Dec. 26, 2011
By Matt Winkeljohn
The Yellow Jackets set down in El Paso on Monday, and in the midst of being warmly welcomed by Sun Bowl officials and other locals, Georgia Tech head football coach Paul Johnson was gifted with a sombrero and pressed to do a jig while wearing it.
Surely, you wish you were there.
Chances are you were not. Know this, though: in that brief, unusual, moment, it did not become clear whether Johnson is a dancer at heart or not. Perhaps it’s a private thing.
There is, however, no dancing around this very public fact: Tech is going to have a tough, tough time beating Utah Sunday if the Jackets cannot slow Utes’ running back John White.
Jason Peters knows it; he’s been down this road before.
The Tech defensive end will soon wrap his college career, and it will have been in at least one way a numbingly consistent ride.
Since Peters red-shirted as a freshman, each of his seasons has drawn to a close with him and fellow Tech defenders staring across the line of scrimmage at a consortium of men whose ambition is to go over-land.
Utah, like LSU, Iowa and Air Force among prior Tech bowl opponents, prefers to run the ball a bit more than toss it around.
“They like to run the ball down your throat,” Peters said. “We have to make sure we take away what they do best. Stopping the run game is key; I think that’s their bread and butter.”
That would be understatement; Utah is ranked No. 99 in the nation in passing yards per game (171+) despite throwing it several more times per game than Tech.
Slow White, and the Jackets will be able to see the finish line because unlike Tech — which spreads the ball around — the rest of the Utah attack is limp. Even with the 11th-ranked running back in the land, the Utes are No. 82 in rushing offense (137.1 yards per game).
Beyond White, the Utes rush for 20 yards per game.
Air Force was not over-sized up front, where the Cadets — much like the Jackets — deploy some unusual blocking techniques.
But like the Tigers and Hawkeyes, the Utes are an oafish bunch. They don’t miss training table, perhaps ever. Their goal is to knock you cross-eyed.
Across that front, Utah goes 300, 316, 300, 300 and 315 pounds with no starter falling below 6-feet-3. The backups go 312, 297, 300, 317 and 314.
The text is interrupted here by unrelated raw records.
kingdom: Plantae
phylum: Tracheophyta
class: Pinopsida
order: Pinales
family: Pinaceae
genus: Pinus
Utah offensive coordinator Norm Chow also favors tight ends, whom he coaches as a position group, and the top three on the depth chart are 6-4, 246, 6-5, 260 and 6-4, 255.
Perhaps a bigger trick than solving Utah’s size will be addressing the juxaposition of the mite who runs behind the Utes’ might.
White, who is 11th in the nation with an average of 117 rushing yards per game, is just 5-8, and some186 pounds. He’s quicksilver.
To summarize quickly, sometimes it’s tough to see the shrub for the forest in the way. That was a particular problem against Virginia.
And when the shrub has a turbo, well, that can be a pain in the pads.
“[White] will find just little, minute things and make big plays out of them,” Peters said. “He can just disappear, and he pops out and he’s gone. We have to get off blocks and do our jobs up front.
“He really hits the holes fast, and runs extremely hard. If there’s a crease, he finds it. He takes advantage of his teammates.”
This is not the most massive bunch in the NCAA, but it’s bigger than what the Jackets practice against, and comparable — at least in size — with a few fronts that wore down the Jackets earlier this season, namely at Virginia and Miami, and against Virginia Tech and Georgia.
Tech fared better against another big front in beating North Carolina, sort of, or perhaps the Jackets’ offense was to be cited that day as it was a 35-28 win.
Clemson had some big uglies, too, and Tech won that one.
So, it can be done.
“We have to get right some things that we haven’t had right in the past,” Peters said. “It’s about not trying to do too much . . . make sure we communicate with each other, and we’re on the same page.”
About to close a book for good, Peters wants to re-write the endings to previous chapters.
Should he and his mates succeed, they can help Johnson chalk up that hat & dance routine as something funny rather than an ugly reminder. A sombrero carries crummy connotations in some places, and it’s about time Johnson wipe that slate clean.